口は⑦上唇(じょうしん)と⑧下唇(かしん)に分かれており、⑪顎(あご)の先端を⑨頤(おとがい)、その裏にあるくぼみを⑩頤凹(おとがいくぼ)といいます。頤という言葉は聞き慣れませんが、この呼び名は人間の下顎の先端の呼び名としても使われています。
顎の上の大きな筋肉の部分は⑫頬(ほほ)、頬の下の喉の部分を⑬咽喉(いんこう)といい、さく癖のある馬はこの部分にさく癖バンドを取り付けます。
また⑯耳のすぐ後ろの頭部でいちばん高い部分を⑮項(うなじ)といいます。(人間の“うなじ”とはイメージの異なる場所ですね!)。目の上にあるくぼみは③眼孟(がんう)、耳と頬の間は⑭耳下(みみした)と呼ばれます。
頸(くび)
⑰頸(くび)の上に沿って生えている長い毛が⑱鬣(たてがみ)であり、片側または両側に垂れています。頸の下縁に沿って凹んだ溝を⑲頸溝(けいこう)といい、この部分には頸静脈が通っています。
胴
馬の胴は、『背』『腰』『尻』『胸』『腹』の5つから構成されています。
<背~腰>
背中の前端の盛り上がった部分が⑳鬐甲(きこう)です。鬐甲は胸椎が隆起し、突出したもの(棘突起)がもとになっているそうです。よく聞く『体高』とは鬐甲から地面までの高さのことをいいます。
⑳鬐甲の後ろの傾斜から、やや凹んでいる部分が㉑背(せ)です。背の凹みの後ろの上向きの傾斜が㉒腰(こし)となります。腰の両側の突出部分が㉓腰角(ようかく)です。
<尻>
腰の頂点から後ろが㉔尻(しり)となり、尾の付け根の㉕尾根(びこん)に向かって下がっていきます。胴体の最後部が㉗臀(でん)、その先端が㉖臀端(でんたん)です。㉓腰角※と㉖臀端を線で結ぶと、その線の中央に股関節があり、そこから前斜め下に㉘股(また)があります。
※1つ上のイラスト参照
<胸~腹>
頸の付け根と胸の境目から盛り上がっている部分を㉚胸前(むなまえ)といいます。また⑳鬐甲(きこう)から前肢の付け根あたりを㉙肩(かた)、肩の先端部分を㉛肩端(けんたん)と呼び、後端部分を㉜肘(ひじ)と呼びます。肘の直後、鞍を装着した際に腹帯が通る部分が㉝帯径(おびみち)です。

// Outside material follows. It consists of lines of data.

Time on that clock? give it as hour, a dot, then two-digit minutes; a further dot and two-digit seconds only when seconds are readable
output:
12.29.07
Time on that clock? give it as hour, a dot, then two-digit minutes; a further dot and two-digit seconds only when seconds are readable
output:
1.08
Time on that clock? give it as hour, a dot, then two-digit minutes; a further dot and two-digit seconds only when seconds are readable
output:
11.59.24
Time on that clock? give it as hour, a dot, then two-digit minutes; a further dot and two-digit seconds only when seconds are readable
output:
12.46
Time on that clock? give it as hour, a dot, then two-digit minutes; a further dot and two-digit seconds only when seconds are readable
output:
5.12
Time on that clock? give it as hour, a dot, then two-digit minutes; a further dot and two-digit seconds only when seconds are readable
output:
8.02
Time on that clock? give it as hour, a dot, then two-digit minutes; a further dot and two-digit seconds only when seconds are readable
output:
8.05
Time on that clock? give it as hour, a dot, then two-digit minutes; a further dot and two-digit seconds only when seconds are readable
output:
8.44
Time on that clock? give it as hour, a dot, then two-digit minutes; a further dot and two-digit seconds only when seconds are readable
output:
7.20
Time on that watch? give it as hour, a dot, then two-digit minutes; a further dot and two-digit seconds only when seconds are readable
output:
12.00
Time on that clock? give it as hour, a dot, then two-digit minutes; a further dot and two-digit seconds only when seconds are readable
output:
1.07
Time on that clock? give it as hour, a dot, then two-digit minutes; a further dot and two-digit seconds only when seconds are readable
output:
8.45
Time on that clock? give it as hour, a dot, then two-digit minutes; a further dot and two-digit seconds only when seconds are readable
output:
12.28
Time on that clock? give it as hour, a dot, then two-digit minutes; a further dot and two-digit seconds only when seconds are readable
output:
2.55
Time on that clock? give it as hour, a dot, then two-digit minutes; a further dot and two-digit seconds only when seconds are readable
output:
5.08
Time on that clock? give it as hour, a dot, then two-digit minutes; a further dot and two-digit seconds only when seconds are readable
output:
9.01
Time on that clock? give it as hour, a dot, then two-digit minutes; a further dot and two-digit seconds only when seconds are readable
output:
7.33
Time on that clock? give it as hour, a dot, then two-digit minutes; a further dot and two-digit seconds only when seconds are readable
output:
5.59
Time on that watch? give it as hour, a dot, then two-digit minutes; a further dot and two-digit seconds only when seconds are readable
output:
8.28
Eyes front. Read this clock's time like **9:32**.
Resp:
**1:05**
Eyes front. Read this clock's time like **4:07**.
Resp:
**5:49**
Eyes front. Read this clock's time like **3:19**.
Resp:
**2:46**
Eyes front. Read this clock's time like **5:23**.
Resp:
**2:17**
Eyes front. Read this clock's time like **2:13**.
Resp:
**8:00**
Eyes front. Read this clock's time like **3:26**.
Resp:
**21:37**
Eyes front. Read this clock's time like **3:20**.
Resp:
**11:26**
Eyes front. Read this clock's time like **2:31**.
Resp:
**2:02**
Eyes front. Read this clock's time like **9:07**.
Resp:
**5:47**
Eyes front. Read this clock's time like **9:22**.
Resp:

肋骨がある胴の側面部分を㉞肋(ろく)、肋と㉓腰角の間の凹んでいる部分を㊱膁(ひばら)、その下を㉟腹(はら)といいます。
肢
前肢の最上部にあたるのが㊲上腕(じょうわん)、その下に㊳前腕(ぜんわん)、㊴前膝(まえひざ)と続きます。
後肢の付け根(股の前端)にあるのが㊻後膝(あとひざ)、その下の傾斜を㊼脛(すね)といい、㊾飛節(ひせつ)へ。飛節の後ろ側の突出部分を㊽飛端(ひたん)と呼びます。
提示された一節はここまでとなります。